Problem description =
Among the records below, find each line that includes the string "довговічність" and copy it.

Source records =
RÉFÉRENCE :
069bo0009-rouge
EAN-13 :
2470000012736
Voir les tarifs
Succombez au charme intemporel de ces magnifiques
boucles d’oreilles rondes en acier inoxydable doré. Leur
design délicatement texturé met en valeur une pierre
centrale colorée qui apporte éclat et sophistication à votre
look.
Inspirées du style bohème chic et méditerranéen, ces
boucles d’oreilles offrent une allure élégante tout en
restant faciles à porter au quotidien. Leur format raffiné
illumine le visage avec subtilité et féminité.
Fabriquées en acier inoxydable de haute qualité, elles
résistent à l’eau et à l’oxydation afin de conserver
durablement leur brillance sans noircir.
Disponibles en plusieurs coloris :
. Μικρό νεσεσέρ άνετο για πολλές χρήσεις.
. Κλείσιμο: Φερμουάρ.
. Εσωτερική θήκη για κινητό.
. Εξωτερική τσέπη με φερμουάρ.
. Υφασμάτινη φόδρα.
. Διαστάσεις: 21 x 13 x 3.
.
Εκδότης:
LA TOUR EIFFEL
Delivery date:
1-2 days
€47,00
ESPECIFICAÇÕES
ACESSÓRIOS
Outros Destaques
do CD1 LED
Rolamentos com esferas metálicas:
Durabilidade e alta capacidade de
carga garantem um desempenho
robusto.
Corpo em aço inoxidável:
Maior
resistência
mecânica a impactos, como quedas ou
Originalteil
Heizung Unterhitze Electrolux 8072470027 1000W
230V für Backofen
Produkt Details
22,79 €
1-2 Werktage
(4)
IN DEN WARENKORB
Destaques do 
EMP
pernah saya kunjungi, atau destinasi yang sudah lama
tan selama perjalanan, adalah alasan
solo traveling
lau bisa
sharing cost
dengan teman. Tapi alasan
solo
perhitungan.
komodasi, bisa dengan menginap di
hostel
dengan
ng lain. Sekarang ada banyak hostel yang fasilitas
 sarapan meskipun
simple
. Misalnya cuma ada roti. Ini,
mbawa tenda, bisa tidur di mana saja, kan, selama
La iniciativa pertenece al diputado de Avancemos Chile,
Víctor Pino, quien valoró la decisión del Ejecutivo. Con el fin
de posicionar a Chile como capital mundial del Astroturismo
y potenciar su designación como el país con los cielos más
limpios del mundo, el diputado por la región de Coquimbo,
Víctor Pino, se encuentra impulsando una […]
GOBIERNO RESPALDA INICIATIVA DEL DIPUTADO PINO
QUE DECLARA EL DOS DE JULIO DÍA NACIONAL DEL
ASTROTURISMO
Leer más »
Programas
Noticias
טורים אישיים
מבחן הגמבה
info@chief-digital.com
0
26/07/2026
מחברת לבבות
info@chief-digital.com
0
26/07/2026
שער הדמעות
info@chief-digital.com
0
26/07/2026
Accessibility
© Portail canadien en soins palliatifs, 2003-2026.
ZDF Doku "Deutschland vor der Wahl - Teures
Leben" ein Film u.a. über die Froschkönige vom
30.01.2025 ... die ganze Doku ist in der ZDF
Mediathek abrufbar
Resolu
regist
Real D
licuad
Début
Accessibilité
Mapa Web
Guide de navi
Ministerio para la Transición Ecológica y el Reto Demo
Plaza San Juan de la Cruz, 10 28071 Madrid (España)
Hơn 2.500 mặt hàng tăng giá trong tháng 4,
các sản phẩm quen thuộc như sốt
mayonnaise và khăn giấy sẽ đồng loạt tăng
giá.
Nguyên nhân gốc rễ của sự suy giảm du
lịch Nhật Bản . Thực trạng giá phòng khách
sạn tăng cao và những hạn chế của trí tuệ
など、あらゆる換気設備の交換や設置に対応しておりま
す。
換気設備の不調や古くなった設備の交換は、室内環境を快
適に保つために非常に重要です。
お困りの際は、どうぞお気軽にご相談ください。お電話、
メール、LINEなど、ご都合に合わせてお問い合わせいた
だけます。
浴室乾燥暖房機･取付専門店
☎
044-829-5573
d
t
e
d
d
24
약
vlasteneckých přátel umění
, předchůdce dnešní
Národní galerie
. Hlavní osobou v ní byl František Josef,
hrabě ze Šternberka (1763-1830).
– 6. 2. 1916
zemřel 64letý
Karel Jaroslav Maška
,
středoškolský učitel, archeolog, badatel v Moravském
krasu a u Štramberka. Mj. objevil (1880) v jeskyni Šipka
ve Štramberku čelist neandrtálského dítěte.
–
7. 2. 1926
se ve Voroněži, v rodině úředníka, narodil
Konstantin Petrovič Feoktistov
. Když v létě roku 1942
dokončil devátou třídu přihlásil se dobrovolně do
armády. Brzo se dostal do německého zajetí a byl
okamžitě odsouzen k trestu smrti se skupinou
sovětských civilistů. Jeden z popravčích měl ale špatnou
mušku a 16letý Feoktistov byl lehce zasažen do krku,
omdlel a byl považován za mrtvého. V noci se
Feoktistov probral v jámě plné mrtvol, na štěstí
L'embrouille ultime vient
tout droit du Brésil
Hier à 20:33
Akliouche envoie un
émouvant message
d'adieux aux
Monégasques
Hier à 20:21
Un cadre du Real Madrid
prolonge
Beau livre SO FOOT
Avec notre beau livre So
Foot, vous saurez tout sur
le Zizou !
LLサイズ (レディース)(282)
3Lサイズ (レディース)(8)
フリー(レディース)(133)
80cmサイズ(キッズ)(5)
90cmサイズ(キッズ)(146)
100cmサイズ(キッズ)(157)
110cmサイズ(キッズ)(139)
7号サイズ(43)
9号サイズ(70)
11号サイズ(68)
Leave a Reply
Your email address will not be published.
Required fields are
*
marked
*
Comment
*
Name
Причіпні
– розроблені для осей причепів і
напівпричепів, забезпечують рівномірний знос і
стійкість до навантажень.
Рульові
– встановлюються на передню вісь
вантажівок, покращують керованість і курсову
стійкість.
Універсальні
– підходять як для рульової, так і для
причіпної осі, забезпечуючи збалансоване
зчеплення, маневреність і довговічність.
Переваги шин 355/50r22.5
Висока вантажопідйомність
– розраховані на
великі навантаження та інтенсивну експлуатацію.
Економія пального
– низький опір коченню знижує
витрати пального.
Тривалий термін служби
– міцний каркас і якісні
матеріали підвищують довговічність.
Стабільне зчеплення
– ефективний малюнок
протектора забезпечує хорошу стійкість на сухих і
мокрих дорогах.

Exercise answer =
зчеплення, маневреність і довговічність.
матеріали підвищують довговічність.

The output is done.